Apparently the kind who got paid actual money to go find them.
Didn’t that damn network have better things to do with their money, like make another Saturday night movie as epic as Mega-python vs. Gatoroid?
Debbie Gibson and Tiffany catfight. A Monkee being eaten by a giant snake.
She’d nearly laughed herself sick.
Or it could have been the fact that she was watching that movie alone on a Saturday night after turning down a friend’s request to barhop.
With a sigh, she looked out the front window of the car again.
The next time her brother asked her to investigate some weird bar that catered to monsters in the middle of the freaking Pennsylvania Grand Canyon, she was saying no.
Which would seal her fate as the most boring person in the world.
But really…
Jenna eyed the run-down shack in the middle of nowhere, trying to see beyond the peeling paint and the shuttered windows for any redeeming qualities.
So far, all she saw was a lawsuit waiting to happen when someone put their foot through the rotting floorboards on the porch.

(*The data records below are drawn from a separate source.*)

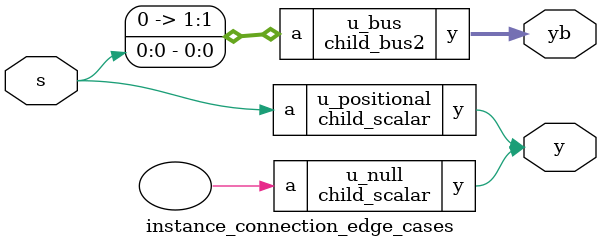
<source format=sv>
module child_scalar(
  input logic a,
  output logic y
);
  assign y = a;
endmodule

module child_bus2(
  input logic [1:0] a,
  output logic [1:0] y
);
  assign y = a;
endmodule

module instance_connection_edge_cases(
  input logic s,
  output logic y,
  output logic [1:0] yb
);
  // Null expression for named port connection.
  child_scalar u_null(.a(), .y(y));
  // Unresolved concat expression for scalar port connection.
  child_scalar u_concat(.a({s, s}), .y());
  // Scalar net connected to bus port (bus/scalar mismatch branch).
  child_bus2 u_bus(.a(s), .y(yb));
  // Positional connection form.
  child_scalar u_positional(s, y);
endmodule

</source>
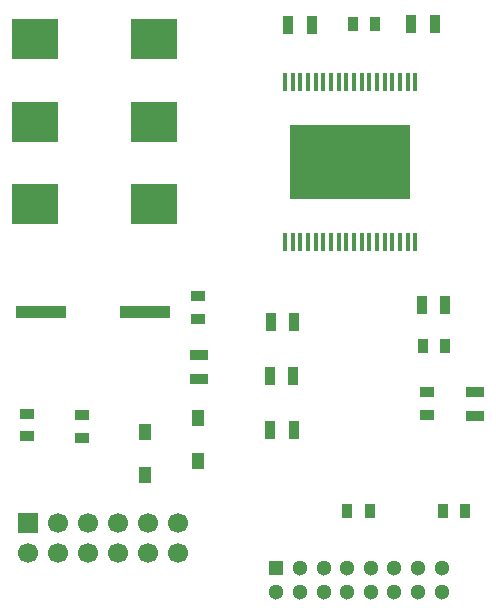
<source format=gbr>
G04*
G04 #@! TF.GenerationSoftware,Altium Limited,Altium Designer,25.4.2 (15)*
G04*
G04 Layer_Color=255*
%FSLAX44Y44*%
%MOMM*%
G71*
G04*
G04 #@! TF.SameCoordinates,7F9F24B7-B9C1-45AF-9387-6EDD806BED2B*
G04*
G04*
G04 #@! TF.FilePolarity,Positive*
G04*
G01*
G75*
%ADD19R,4.0000X3.4000*%
%ADD20R,0.8500X1.5000*%
%ADD21R,0.9000X1.3000*%
%ADD22R,10.2000X6.3000*%
%ADD23R,0.4400X1.5000*%
%ADD24R,1.5000X0.8500*%
%ADD25R,1.1000X1.4000*%
%ADD26R,1.3000X0.9000*%
%ADD27R,4.2000X1.1000*%
%ADD43C,1.3000*%
%ADD44R,1.3000X1.3000*%
%ADD45R,1.7000X1.7000*%
%ADD46C,1.7000*%
D19*
X118910Y528900D02*
D03*
X218910D02*
D03*
Y459050D02*
D03*
X118910D02*
D03*
X218910Y598750D02*
D03*
X118910D02*
D03*
D20*
X352920Y611010D02*
D03*
X332920D02*
D03*
X457250Y611670D02*
D03*
X437250D02*
D03*
X446090Y373380D02*
D03*
X466090D02*
D03*
X337820Y267970D02*
D03*
X317820D02*
D03*
X338210Y359411D02*
D03*
X318210D02*
D03*
X337100Y313440D02*
D03*
X317100D02*
D03*
D21*
X406400Y611450D02*
D03*
X387400D02*
D03*
X466090Y339090D02*
D03*
X447090D02*
D03*
X382930Y199390D02*
D03*
X401930D02*
D03*
X463600D02*
D03*
X482600D02*
D03*
D22*
X385350Y494550D02*
D03*
D23*
X330100Y562050D02*
D03*
X336600D02*
D03*
X343100D02*
D03*
X349600D02*
D03*
X356100D02*
D03*
X362600D02*
D03*
X369100D02*
D03*
X375600D02*
D03*
X382100D02*
D03*
X388600D02*
D03*
X395100D02*
D03*
X401600D02*
D03*
X408100D02*
D03*
X414600D02*
D03*
X421100D02*
D03*
X427600D02*
D03*
X434100D02*
D03*
X440600D02*
D03*
X330100Y427050D02*
D03*
X336600D02*
D03*
X343100D02*
D03*
X349600D02*
D03*
X356100D02*
D03*
X362600D02*
D03*
X369100D02*
D03*
X375600D02*
D03*
X382100D02*
D03*
X388600D02*
D03*
X395100D02*
D03*
X401600D02*
D03*
X408100D02*
D03*
X414600D02*
D03*
X421100D02*
D03*
X427600D02*
D03*
X434100D02*
D03*
X440600D02*
D03*
D24*
X491330Y279880D02*
D03*
Y299880D02*
D03*
X257810Y331150D02*
D03*
Y311150D02*
D03*
D25*
X212090Y266370D02*
D03*
Y229870D02*
D03*
X256820Y277670D02*
D03*
Y241170D02*
D03*
D26*
X111760Y262280D02*
D03*
Y281280D02*
D03*
X450850Y299720D02*
D03*
Y280720D02*
D03*
X256540Y361950D02*
D03*
Y380950D02*
D03*
X158750Y261010D02*
D03*
Y280010D02*
D03*
D27*
X211890Y367280D02*
D03*
X123890D02*
D03*
D43*
X462910Y130810D02*
D03*
X442910D02*
D03*
X422910D02*
D03*
X402910D02*
D03*
X382910D02*
D03*
X362910D02*
D03*
X342910Y130810D02*
D03*
X322910Y130810D02*
D03*
X462910Y150810D02*
D03*
X442910Y150810D02*
D03*
X422910Y150810D02*
D03*
X402910D02*
D03*
X382910D02*
D03*
X362910D02*
D03*
X342910D02*
D03*
D44*
X322910D02*
D03*
D45*
X113030Y189230D02*
D03*
D46*
X138430Y189230D02*
D03*
X163830Y189230D02*
D03*
X189230Y189230D02*
D03*
X214630D02*
D03*
X240030Y189230D02*
D03*
X113030Y163830D02*
D03*
X138430Y163830D02*
D03*
X163830Y163830D02*
D03*
X189230D02*
D03*
X214630Y163830D02*
D03*
X240030Y163830D02*
D03*
M02*

</source>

Had someone sent Joss this address as a way to play with his mind?
For the past couple of months, as Joss had gotten more and more convinced that he was close to proving the existence of some of the most incredible creatures in the world, Jenna had considered the fact that maybe someone was leading Joss on. Was there someone out there who had it in for her brother? Who might actually try to lure him out to this remote area and harm him?
Or maybe she’d simply traded Joss’ delusions for her own conspiracy theories.

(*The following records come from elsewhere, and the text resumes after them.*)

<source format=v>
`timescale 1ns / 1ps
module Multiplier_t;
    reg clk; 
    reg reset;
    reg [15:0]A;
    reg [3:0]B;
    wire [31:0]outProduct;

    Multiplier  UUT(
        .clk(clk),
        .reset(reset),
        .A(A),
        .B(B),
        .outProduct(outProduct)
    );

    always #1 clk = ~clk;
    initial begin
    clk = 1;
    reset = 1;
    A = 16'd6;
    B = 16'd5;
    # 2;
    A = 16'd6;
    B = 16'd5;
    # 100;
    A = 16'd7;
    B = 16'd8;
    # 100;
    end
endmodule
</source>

Jenna stared out at the unrelenting forest, the sight of all that forbidding darkness reminding her of the horror that had been sleep-away camp as a kid.
All those trees. Bugs the size of her hand. And animals that belonged in a nice, safe zoo wandering around without a leash.
What had her parents been thinking when they’d forced her to spend two weeks there?
Hell, she’d always given a wide berth to the neighbor’s overly friendly handbag-sized Chihuahua.
Today, camping to Jenna meant a hotel without room service. And she refused to stay in one of those.
This… This was hell.
“I can’t believe I let him talk me into this. Jesus, I’m an idiot.”
She should just turn around and head back to the lovely bed-and-breakfast about fifteen miles down the road where she’d booked a room for the weekend. It boasted gourmet food, a
world-renowned spa and free WiFi.
Civilized.
This place didn’t look civilized. It looked almost…prehistoric.
Except for the parking lot beside the shed where six cars sat. Mocking her.
Shit.
Come on, Jenna, you know I wouldn’t ask you to do this unless it was important, right?
She and her brother had extremely dissimilar views of the meaning of important.
Joss thought it meant proving there really were prehistoric monsters cruising the Great Lakes. Jenna believed important meant solving childhood hunger and the crisis in the Middle East.
But Joss had pleaded with her, begged and bribed and finally guilted her into promising to check out this place.
Come on, Jenna. If there’s nothing there, at least you’ll get a weekend away out of the deal and make a couple thousand bucks.
It had been the money that had sealed the deal. She had her eye on a new refrigerator.
“Jeez, maybe you really are the most boring person in the world.”
She half expected the GPS to agree. Luckily for its health, it stayed silent. But she knew it was mocking her. She just knew it.
With a sigh, she forced herself to put her car in drive and inch down the lane, which was more like a path, rutted and muddy and suited more for the SUVs and Jeeps she saw in that makeshift lot next to the building her brother thought might hold the Holy Grail of his career.
Career. She snorted. What kind of career could a grown man have chasing myths and legends around the world?
He’s getting paid more than double what you made last year, though, isn’t he?
Yep. She’d definitely rather fight with the GPS. It was much less snarky than her own brain.
She was happy for her brother. Really, she was. Usually she just nodded and smiled when he talked about the pitiful grants he received from groups like UFOlogists United and The Center for Cryptids and Unexplained Phenomena to “investigate” Bigfoot attacks and poltergeist damage. The UUs and CCUPs of the world were plentiful but they didn’t pay very well.